During the transition into the 1980s, the artist's work shifted direction again. She initiated works using wood lashed with straps. She positioned gatherings of osseous material, floral remains, seasonings and cinders. When asked why she’d shifted to such organic materials, Schubert explained that art “was completely desiccated in the concept”. She felt compelled to transgress – to engage with truly ephemeral substances as an answer to conceptually sterile work.

A 1979 piece entitled 100 Roses, featured her denuding a century of flowers. She wove the stems into circles on the ground with the leaves and petals arranged inside. Upon being viewed while organizing a show, the piece retained its potency – the floral elements now totally preserved but miraculously intact. “The scent of roses persists,” a commentator notes. “The hue has endured.”

The Artist of Mystery

“I prefer to stay cryptic, to hide my intentions,” she revealed in terminal-year interviews. Secrecy was her strategy. She would sometimes exhibit fake works while hiding originals under her bed. She destroyed certain drawings, only retaining signed reproductions. Even with showings at prestigious exhibitions and receiving acclaim as an innovator, she granted virtually no press access and her output stayed mostly obscure internationally. A current museum exhibition is her first major solo show outside her homeland.

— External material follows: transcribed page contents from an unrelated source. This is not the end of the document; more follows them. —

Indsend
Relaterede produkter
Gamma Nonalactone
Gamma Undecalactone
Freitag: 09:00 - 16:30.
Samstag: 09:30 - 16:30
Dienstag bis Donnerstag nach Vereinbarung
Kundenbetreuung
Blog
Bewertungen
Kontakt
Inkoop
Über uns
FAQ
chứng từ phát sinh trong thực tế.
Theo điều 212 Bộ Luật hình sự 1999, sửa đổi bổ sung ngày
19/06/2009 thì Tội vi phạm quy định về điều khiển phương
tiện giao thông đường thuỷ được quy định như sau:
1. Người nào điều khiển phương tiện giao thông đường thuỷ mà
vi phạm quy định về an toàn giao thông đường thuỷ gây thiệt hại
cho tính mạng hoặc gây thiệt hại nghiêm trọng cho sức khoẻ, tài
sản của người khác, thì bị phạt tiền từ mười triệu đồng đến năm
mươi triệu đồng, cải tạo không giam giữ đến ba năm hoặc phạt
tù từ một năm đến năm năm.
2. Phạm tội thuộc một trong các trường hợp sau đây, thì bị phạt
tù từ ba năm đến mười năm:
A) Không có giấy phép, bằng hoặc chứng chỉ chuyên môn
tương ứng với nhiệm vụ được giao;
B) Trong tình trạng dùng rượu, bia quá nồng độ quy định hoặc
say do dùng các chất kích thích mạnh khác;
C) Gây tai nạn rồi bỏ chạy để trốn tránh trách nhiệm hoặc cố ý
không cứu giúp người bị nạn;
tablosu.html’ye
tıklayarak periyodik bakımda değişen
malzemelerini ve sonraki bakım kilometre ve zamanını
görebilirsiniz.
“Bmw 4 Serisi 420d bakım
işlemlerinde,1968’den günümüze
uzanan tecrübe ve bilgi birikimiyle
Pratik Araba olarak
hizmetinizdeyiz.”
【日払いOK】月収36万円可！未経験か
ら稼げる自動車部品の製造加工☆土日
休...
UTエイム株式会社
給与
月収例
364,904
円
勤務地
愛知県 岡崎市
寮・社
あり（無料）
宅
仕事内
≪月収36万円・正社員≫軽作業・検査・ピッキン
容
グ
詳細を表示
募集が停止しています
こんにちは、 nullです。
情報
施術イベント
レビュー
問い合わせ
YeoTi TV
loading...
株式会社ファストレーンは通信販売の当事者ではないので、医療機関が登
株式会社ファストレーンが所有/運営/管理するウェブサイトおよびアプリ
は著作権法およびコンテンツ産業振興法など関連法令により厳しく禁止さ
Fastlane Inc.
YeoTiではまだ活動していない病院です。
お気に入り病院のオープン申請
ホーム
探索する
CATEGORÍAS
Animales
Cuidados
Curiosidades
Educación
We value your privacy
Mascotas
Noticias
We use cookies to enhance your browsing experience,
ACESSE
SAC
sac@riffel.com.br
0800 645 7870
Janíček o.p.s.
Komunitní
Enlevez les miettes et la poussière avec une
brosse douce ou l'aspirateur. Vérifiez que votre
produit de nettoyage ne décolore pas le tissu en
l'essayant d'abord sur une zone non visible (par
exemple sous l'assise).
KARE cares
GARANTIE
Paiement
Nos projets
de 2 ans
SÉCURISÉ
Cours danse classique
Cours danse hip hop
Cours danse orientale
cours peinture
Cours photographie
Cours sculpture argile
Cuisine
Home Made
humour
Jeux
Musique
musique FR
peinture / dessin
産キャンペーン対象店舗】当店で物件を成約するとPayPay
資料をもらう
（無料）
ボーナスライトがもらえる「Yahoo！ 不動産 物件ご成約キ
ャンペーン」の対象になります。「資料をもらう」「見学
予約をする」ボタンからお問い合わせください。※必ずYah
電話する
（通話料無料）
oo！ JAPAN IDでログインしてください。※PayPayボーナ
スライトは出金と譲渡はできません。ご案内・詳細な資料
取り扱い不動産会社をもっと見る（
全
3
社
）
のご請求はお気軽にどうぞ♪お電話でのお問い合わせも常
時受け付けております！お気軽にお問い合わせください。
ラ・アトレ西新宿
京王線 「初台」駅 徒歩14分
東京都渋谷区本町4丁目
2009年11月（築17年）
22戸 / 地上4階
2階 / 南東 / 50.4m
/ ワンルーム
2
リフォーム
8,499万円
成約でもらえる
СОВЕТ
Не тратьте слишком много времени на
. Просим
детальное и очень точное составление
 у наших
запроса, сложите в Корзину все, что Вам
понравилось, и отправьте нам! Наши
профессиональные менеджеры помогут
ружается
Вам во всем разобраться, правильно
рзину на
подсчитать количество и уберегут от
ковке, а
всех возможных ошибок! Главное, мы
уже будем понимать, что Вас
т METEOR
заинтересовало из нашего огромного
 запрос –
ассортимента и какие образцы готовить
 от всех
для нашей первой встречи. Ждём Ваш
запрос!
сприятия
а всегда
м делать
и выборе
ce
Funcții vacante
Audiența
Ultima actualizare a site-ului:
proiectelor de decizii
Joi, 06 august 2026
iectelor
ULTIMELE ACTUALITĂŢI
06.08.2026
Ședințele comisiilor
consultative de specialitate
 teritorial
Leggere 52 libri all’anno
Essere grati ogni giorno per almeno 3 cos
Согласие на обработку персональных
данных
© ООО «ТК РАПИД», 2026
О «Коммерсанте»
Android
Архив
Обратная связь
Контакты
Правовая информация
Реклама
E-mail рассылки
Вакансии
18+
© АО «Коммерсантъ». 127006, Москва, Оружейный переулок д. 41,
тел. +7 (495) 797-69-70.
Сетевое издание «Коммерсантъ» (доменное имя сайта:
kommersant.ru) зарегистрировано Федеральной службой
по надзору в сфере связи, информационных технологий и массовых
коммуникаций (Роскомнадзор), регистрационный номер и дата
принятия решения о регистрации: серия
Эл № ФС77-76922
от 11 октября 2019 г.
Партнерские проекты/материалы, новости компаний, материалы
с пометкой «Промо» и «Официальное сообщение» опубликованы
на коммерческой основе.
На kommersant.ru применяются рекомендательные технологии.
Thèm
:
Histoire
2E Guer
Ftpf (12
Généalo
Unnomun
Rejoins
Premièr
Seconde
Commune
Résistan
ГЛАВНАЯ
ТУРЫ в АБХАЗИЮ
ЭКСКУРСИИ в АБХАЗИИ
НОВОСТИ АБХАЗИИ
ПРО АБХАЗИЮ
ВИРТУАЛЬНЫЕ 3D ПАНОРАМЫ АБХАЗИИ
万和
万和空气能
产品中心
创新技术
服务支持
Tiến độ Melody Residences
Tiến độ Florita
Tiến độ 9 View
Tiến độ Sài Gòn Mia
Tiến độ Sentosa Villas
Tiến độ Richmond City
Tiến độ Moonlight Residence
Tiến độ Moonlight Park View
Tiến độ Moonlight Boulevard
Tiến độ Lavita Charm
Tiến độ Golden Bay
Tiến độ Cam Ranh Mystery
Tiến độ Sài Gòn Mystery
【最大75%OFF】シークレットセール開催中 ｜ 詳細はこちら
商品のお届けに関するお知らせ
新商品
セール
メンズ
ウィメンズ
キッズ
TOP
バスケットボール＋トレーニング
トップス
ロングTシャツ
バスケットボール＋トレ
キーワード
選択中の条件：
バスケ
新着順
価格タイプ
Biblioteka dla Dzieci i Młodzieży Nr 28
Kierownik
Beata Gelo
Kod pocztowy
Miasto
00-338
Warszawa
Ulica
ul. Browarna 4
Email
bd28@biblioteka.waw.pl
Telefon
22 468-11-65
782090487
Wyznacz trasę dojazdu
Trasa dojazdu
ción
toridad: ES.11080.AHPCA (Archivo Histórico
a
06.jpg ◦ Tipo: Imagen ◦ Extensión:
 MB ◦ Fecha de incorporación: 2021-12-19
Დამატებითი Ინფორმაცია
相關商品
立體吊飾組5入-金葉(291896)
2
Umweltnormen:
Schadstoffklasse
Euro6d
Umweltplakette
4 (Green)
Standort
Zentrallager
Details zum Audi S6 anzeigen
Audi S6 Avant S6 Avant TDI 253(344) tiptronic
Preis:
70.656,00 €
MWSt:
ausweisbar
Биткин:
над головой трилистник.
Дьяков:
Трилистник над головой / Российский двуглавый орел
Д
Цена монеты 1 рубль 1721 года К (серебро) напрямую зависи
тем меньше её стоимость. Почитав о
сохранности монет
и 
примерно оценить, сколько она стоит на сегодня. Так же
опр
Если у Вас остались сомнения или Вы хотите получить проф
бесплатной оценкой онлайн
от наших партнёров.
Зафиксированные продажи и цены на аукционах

Confronting the Violence of War

Then came the 1990s, and the Yugoslav Wars. Hostilities impacted the capital directly. Schubert responded with a series of collages. She pasted newspaper photographs and text directly on to board. She reproduced and magnified them. Then she obscured the surface with paint – dark stripes akin to product codes. {Geometric forms obscured the images beneath|Angular shapes hid the pictures below|

Debra Ross
Debra Ross

A seasoned IT consultant and digital strategist with over 15 years of experience in helping enterprises leverage technology for competitive advantage.